Идет по знакомым коридорам, не тратя тебя на ностальгическое сожаление. Суки здесь всё провоняли собой. Место больше не волшебно. Это давно не царство истины. Здесь не торжествует справедливость. Здесь не чтят закон. Лекса умерла вместе с Петром.

Жалеть здесь нечего.

И хранить тут нечего.

— Сложности есть, я не отрицаю, но мы не думаем…

В переговорную, в которой когда-то сам вот так сидел за длинным овальным столом на планерках, Данила заходит без стука.

Его тут, очевидно, не ждали.

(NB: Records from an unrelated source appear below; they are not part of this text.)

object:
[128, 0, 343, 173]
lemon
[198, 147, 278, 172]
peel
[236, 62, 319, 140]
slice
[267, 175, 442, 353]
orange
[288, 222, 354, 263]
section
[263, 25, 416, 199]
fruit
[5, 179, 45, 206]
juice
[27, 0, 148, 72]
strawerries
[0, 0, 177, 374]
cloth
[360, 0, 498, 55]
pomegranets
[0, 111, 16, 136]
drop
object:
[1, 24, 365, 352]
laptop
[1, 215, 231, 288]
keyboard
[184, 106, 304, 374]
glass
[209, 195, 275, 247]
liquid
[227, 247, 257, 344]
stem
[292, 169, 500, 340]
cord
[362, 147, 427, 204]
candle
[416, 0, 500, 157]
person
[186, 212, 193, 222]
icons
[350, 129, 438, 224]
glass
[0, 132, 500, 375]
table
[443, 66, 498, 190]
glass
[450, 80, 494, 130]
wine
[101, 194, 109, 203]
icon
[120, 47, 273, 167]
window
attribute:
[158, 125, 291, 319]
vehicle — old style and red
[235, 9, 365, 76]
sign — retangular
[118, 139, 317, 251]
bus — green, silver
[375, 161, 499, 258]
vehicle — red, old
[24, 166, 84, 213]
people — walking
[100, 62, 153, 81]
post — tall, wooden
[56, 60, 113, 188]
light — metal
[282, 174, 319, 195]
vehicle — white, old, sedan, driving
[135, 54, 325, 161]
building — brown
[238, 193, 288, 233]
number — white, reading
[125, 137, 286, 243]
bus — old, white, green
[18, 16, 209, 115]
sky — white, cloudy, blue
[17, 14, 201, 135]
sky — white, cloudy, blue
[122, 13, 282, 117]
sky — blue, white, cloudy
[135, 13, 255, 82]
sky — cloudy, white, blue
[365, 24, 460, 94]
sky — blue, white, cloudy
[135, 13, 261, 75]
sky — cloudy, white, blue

А он «рад» видеть каждого.

У доски с какой-то ебучей презентацией, держа указку в руках, стоит Игнат. Внешность — копия отца. Нутро — ржавчина и гниль.

Его слушают внимательно те, кто не брезгует каждый день подавать руку. Кто не побрезговал когда-то кинуть Лену с Сантой на деньги. Кто прогадал, сделав ставку на ушлепка.

Среди присутствующих — Макар. Среди присутствующих — Максим…

Единственный, кто на Данилу реагирует чем-то другим, кроме удивления.

На пухлых губах расцветает гадкая, сука, ухмылка…

Он откладывает карандаш, который держал в руках, откидывается на спинку стула…

Найдя взглядом его, дальше Данила уже не идет.

Ему посрать, кто будет свидетелем. Партнеры, инвесторы… Да в жопу…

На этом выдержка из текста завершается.